From Fan of Blue to Director at Universal Music
“I have always been a music lover. My first contact with the recording industry?
As a young girl. I was a fan of Blue and active in the first online forums.
Thanks to this personal passion, I had the chance to come in contact with the band’s record company, EMI. And from there I said to myself: I have to do this for a living.”
Eleonora Bianchi, 34, did just that. Today she is Digital Service & Consumption Director at Universal Music Italia, where she is in charge of all digital activities: from handling the supply chain to promoting content on platforms such as Spotify or YouTube. Bianchi is someone who never wanted to give up her childhood dream. After her attending a high school with a focus on classical studies (Liceo Berchet), she decided to enroll at Bocconi. “I’ve always had a strong affinity with numbers and analysis, so economics seemed like a good choice, even though I had always hoped to get into the music industry.” But this goal had become more difficult because of the crisis in the sector, and EMI was being bought by Universal.

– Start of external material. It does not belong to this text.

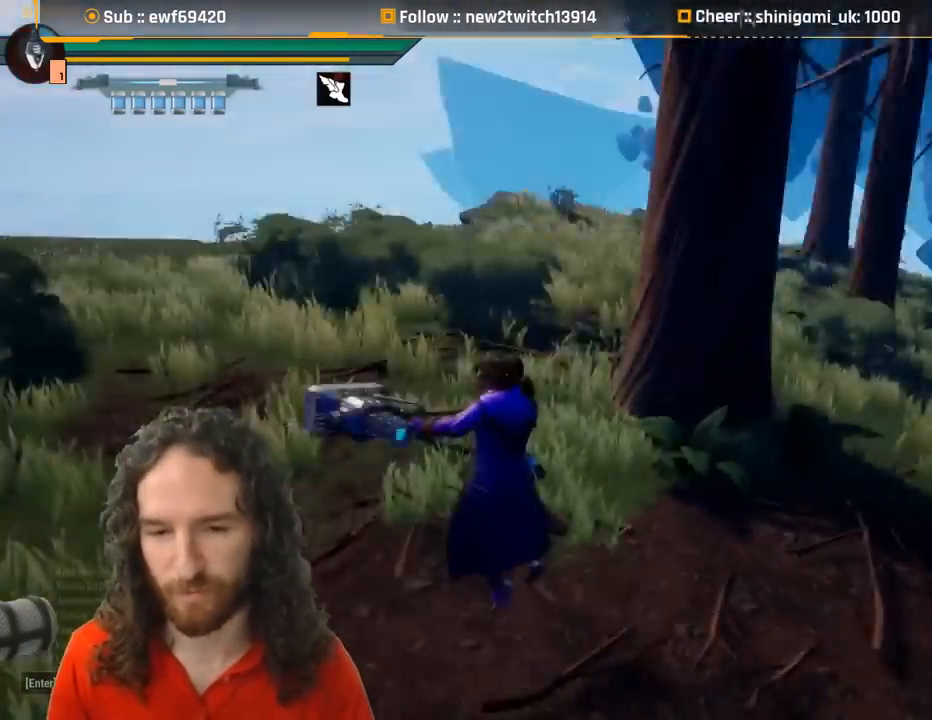
{"keys": [], "mouse": [], "events": [[134, "w", "up"], [267, "a", "up"], [317, "shift", "up"]]}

Here are her words: “The people I met [at EMI] told me that there was no room for an intern, no matter how good. So I threw myself into my other skills. I joined KPMG with an internship in auditing. A very useful experience for the work I do now.” But Bianchi knew that this was not her path or her world. She says with a smile:
“I used to take off my suit and go to concerts in tennis shoes, [KPMG] was definitely not
my scene.”
Still looking for her career path, Bianchi explored another option in 2014 with an internship at Allianz Group in Munich, Germany. “I was looking at new areas where the company might be interested in investing from an insurance perspective. I was doing research, which was interesting because I was studying and analyzing trends and markets in an almost academic way,” she adds. For Bianchi, working with data, figures, and predictive models is stimulating. What’s more, her stint in Germany was an opportunity to learn the language and to work side by side with her manager. “I remember that at the end of the internship he said to me very frankly: ‘Eleonora, you want to work at a record company, right? Why don’t you go for it?’”
From that conversation, and from her experience in Germany, where Spotify was gaining ground, Bianchi was inspired to write her final university thesis on streaming as a disruptive technology.
“So, for the thesis, I reached out to my contacts at EMI for an interview that, ironically, took place in what is now my office. They told me about the possibility of an internship.
I couldn’t believe it!”
Four years later, thanks to her expertise in streaming and data, she is in charge of Universal Music’s entire digital team, which now numbers 18 people. “I always say I was in the right place at the right time, but without solid skills I wouldn’t have gotten anywhere, also because in the industry there are not many women at the top and not many young people. I was lucky to find an environment where there was a lack of digital skills and where my skills were a lever for innovation,” she concludes.